_Passage_
_ _ _
Exterior shots of the Sky High school were filmed at the Oviatt Library at California State University in Northridge in late 2004.

In between working on the first and second seasons of the animated series Kim Possible, creators Bob Schooley and Mark McCorkle had begun writing a script for a live-action adaptation, which ultimately never came to fruition. Impressed with their work, the filmmakers asked them to look into re-writing the script for Sky High, which had been previously shelved. McCorkle believes they were recruited for Sky High because "they liked the idea of a superhero high school. I think, reading how we wrote teens in Kim Possible, they felt like, 'This feels good and contemporary, and maybe you can apply that to this project for us.' Similar to Kim Possible, Schooley and McCorkle wrote Sky High to be equally appealing to both children and adults. According to scifi.com, Disney was attracted by the "original concept" of "children of superheroes going to high school", originally conceived by screenwriter Paul Hernandez in the 1990s.
_ _ _
_Dataset records_
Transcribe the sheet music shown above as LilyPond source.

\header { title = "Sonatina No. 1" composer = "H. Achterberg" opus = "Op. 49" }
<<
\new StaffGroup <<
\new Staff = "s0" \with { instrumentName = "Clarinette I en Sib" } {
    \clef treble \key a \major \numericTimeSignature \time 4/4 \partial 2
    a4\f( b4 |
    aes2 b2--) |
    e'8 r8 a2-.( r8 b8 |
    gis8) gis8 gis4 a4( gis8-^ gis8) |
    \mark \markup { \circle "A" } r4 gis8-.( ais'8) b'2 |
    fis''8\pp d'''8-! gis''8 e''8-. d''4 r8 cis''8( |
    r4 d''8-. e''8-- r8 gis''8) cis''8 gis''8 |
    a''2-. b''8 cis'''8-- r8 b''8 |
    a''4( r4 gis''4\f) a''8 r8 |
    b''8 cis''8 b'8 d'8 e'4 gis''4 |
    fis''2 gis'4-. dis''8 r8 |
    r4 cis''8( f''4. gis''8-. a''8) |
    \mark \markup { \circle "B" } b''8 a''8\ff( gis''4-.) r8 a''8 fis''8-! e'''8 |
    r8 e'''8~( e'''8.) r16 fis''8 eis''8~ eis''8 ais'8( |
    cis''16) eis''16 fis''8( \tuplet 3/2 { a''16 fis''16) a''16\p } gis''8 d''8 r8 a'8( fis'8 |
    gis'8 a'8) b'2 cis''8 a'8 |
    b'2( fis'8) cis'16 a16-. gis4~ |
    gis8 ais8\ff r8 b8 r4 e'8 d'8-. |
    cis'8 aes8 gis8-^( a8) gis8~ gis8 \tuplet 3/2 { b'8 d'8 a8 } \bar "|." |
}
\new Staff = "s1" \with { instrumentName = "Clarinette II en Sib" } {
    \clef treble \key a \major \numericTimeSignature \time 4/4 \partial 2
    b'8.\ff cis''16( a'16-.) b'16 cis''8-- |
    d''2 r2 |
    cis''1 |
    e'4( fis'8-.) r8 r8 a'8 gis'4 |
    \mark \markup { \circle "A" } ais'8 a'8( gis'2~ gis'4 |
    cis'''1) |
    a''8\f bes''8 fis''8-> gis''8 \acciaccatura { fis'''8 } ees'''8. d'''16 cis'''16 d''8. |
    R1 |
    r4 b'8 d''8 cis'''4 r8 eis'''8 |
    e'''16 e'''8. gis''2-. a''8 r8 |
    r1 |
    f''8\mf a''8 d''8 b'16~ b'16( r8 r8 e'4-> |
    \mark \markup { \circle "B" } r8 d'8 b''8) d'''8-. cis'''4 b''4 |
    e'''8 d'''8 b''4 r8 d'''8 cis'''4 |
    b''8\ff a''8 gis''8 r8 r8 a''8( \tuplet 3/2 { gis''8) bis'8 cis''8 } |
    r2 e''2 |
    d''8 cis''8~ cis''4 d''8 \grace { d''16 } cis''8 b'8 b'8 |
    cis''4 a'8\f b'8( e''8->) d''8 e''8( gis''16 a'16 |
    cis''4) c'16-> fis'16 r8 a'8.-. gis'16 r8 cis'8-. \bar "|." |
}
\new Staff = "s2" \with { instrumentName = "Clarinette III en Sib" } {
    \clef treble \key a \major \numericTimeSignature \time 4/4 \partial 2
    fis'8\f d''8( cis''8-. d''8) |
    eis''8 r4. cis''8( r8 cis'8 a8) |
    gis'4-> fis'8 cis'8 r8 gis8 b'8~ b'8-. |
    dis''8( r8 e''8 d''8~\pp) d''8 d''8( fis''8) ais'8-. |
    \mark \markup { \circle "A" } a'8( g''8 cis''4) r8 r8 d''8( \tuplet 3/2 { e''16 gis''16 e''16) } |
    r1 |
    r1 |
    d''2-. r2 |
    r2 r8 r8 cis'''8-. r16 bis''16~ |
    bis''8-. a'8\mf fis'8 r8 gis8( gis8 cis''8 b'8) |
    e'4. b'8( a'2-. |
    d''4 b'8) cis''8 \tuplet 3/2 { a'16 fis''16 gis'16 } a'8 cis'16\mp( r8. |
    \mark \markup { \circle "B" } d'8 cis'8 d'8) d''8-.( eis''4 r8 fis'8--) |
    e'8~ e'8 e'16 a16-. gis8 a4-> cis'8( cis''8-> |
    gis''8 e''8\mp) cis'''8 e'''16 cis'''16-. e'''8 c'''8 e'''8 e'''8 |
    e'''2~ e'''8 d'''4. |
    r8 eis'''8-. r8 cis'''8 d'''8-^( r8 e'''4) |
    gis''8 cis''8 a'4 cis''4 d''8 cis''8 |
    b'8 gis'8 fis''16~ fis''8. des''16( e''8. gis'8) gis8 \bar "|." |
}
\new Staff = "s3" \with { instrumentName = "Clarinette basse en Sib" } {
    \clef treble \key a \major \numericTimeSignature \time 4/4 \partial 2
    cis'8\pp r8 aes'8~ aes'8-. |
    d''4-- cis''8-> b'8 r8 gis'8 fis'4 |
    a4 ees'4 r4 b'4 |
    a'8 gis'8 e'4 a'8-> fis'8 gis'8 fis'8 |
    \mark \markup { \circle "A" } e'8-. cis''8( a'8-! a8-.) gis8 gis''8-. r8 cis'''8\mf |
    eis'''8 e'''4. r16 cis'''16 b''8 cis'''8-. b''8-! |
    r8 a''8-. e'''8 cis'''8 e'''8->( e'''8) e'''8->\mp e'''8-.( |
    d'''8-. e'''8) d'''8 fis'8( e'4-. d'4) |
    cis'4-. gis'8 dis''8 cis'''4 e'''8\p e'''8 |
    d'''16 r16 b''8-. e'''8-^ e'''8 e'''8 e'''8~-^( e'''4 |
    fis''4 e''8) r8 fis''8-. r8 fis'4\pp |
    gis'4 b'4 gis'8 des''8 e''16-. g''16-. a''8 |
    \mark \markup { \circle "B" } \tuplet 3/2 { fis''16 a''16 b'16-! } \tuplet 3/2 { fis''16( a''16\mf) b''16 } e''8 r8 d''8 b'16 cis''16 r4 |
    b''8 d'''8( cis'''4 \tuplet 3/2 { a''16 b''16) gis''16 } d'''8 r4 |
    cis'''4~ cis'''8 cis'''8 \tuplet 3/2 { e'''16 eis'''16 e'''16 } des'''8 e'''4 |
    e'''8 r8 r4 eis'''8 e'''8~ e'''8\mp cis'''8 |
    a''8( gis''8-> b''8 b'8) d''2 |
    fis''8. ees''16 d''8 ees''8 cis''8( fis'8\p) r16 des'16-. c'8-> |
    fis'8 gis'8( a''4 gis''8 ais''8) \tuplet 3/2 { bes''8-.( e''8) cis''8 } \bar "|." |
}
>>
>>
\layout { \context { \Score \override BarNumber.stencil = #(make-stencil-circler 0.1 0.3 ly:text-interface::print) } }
_ _ _
In the passage about Sky High, why does McCorkle think he and Schooley were brought on to rewrite the script? Answer in one to three sentences.

_Solved problem_
McCorkle believes the filmmakers liked the idea of a superhero high school. Having read how he and Schooley wrote teens in Kim Possible, they felt that writing was "good and contemporary" and could be applied to Sky High.